[RFC] KVM: optimize the kvm_vcpu_on_spin

Message ID	1501309377-195256-1-git-send-email-longpeng2@huawei.com (mailing list archive)
State	New, archived
Headers	show Return-Path: <kvm-owner@kernel.org> From: "Longpeng(Mike)" <longpeng2@huawei.com> To: <pbonzini@redhat.com>, <rkrcmar@redhat.com> CC: <agraf@suse.com>, <borntraeger@de.ibm.com>, <cohuck@redhat.com>, <christoffer.dall@linaro.org>, <marc.zyngier@arm.com>, <james.hogan@imgtec.com>, <kvm@vger.kernel.org>, <linux-kernel@vger.kernel.org>, <weidong.huang@huawei.com>, <arei.gonglei@huawei.com>, <wangxinxin.wang@huawei.com>, <longpeng.mike@gmail.com>, "Longpeng(Mike)" <longpeng2@huawei.com> Subject: [RFC] KVM: optimize the kvm_vcpu_on_spin Date: Sat, 29 Jul 2017 14:22:57 +0800 Message-ID: <1501309377-195256-1-git-send-email-longpeng2@huawei.com> MIME-Version: 1.0 Content-Type: text/plain Sender: kvm-owner@vger.kernel.org Precedence: bulk

Longpeng(Mike) July 29, 2017, 6:22 a.m. UTC

We had disscuss the idea here:
https://www.spinics.net/lists/kvm/msg140593.html

I think it's also suitable for other architectures.

If the vcpu(me) exit due to request a usermode spinlock, then
the spinlock-holder may be preempted in usermode or kernmode.
But if the vcpu(me) is in kernmode, then the holder must be
preempted in kernmode, so we should choose a vcpu in kernmode
as the most eligible candidate.

PS: I only implement X86 arch currently for I'm not familiar
    with other architecture.

Signed-off-by: Longpeng(Mike) <longpeng2@huawei.com>
---
 arch/mips/kvm/mips.c       | 5 +++++
 arch/powerpc/kvm/powerpc.c | 5 +++++
 arch/s390/kvm/kvm-s390.c   | 5 +++++
 arch/x86/kvm/x86.c         | 5 +++++
 include/linux/kvm_host.h   | 4 ++++
 virt/kvm/arm/arm.c         | 5 +++++
 virt/kvm/kvm_main.c        | 9 ++++++++-
 7 files changed, 37 insertions(+), 1 deletion(-)

David Hildenbrand July 31, 2017, 11:31 a.m. UTC | #1

[no idea if this change makes sense (and especially if it has any bad
side effects), do you have performance numbers? I'll just have a look at
the general structure of the patch in the meanwhile]

> +bool kvm_arch_vcpu_spin_kernmode(struct kvm_vcpu *vcpu)

kvm_arch_vcpu_in_kernel() ?

> +{
> +	return kvm_x86_ops->get_cpl(vcpu) == 0;
> +}
> +
>  int kvm_arch_vcpu_should_kick(struct kvm_vcpu *vcpu)

DATA PROVIDED
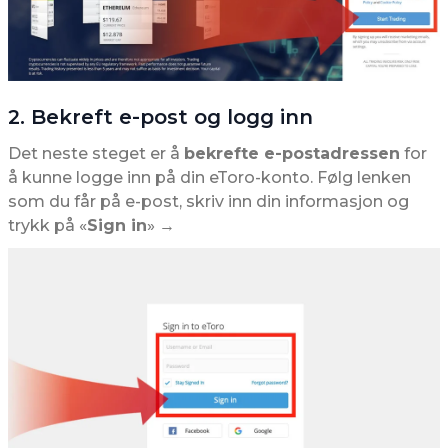
2. Bekreft e-post og logg inn
Det neste steget er å
bekrefte e-postadressen
for
å kunne logge inn på din eToro-konto. Følg lenken
som du får på e-post, skriv inn din informasjon og
trykk på «
Sign in
» →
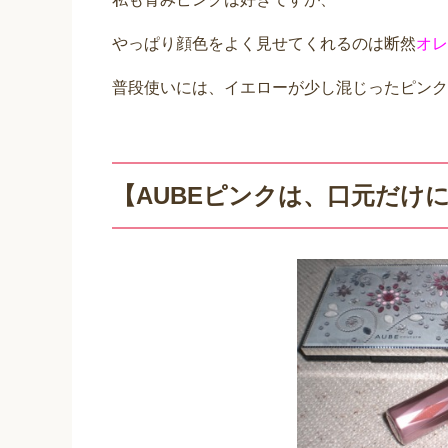
やっぱり顔色をよく見せてくれるのは断然
オレ
普段使いには、イエローが少し混じったピンク
【AUBEピンクは、口元だけ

EXERCISE 1
Pull out every line of text in the entries, reproducing each line word for word, and omit the picture markers.
EXERCISE 2
Continue the mailing-list thread about optimizing kvm_vcpu_on_spin from the point where it stops.

WRITTEN REPLY 1
2. Bekreft e-post og logg inn
Det neste steget er å
bekrefte e-postadressen
for
å kunne logge inn på din eToro-konto. Følg lenken
som du får på e-post, skriv inn din informasjon og
trykk på «
Sign in
» →
やっぱり顔色をよく見せてくれるのは断然
オレ
普段使いには、イエローが少し混じったピンク
【AUBEピンクは、口元だけ

WRITTEN REPLY 2
>  {
>  	return kvm_vcpu_exiting_guest_mode(vcpu) == IN_GUEST_MODE;
> diff --git a/include/linux/kvm_host.h b/include/linux/kvm_host.h
> index 648b34c..f8f0d74 100644
> --- a/include/linux/kvm_host.h
> +++ b/include/linux/kvm_host.h
> @@ -272,6 +272,9 @@ struct kvm_vcpu {
>  	} spin_loop;
>  #endif
>  	bool preempted;
> +	/* If vcpu is in kernel-mode when preempted */
> +	bool in_kernmode;
> +

Why do you have to store that ...

[...]> +	me->in_kernmode = kvm_arch_vcpu_spin_kernmode(me);
>  	kvm_vcpu_set_in_spin_loop(me, true);
>  	/*
>  	 * We boost the priority of a VCPU that is runnable but not
> @@ -2351,6 +2353,8 @@ void kvm_vcpu_on_spin(struct kvm_vcpu *me)
>  				continue;
>  			if (swait_active(&vcpu->wq) && !kvm_arch_vcpu_runnable(vcpu))
>  				continue;
> +			if (me->in_kernmode && !vcpu->in_kernmode)

Wouldn't it be easier to simply have

in_kernel = kvm_arch_vcpu_in_kernel(me);
...
if (in_kernel && !kvm_arch_vcpu_in_kernel(vcpu))
...

> +				continue;
>  			if (!kvm_vcpu_eligible_for_directed_yield(vcpu))
>  				continue;
>  
> @@ -4009,8 +4013,11 @@ static void kvm_sched_out(struct preempt_notifier *pn,
>  {
>  	struct kvm_vcpu *vcpu = preempt_notifier_to_vcpu(pn);
>  
> -	if (current->state == TASK_RUNNING)
> +	if (current->state == TASK_RUNNING) {
>  		vcpu->preempted = true;
> +		vcpu->in_kernmode = kvm_arch_vcpu_spin_kernmode(vcpu);
> +	}
> +

so you don't have to do this change, too.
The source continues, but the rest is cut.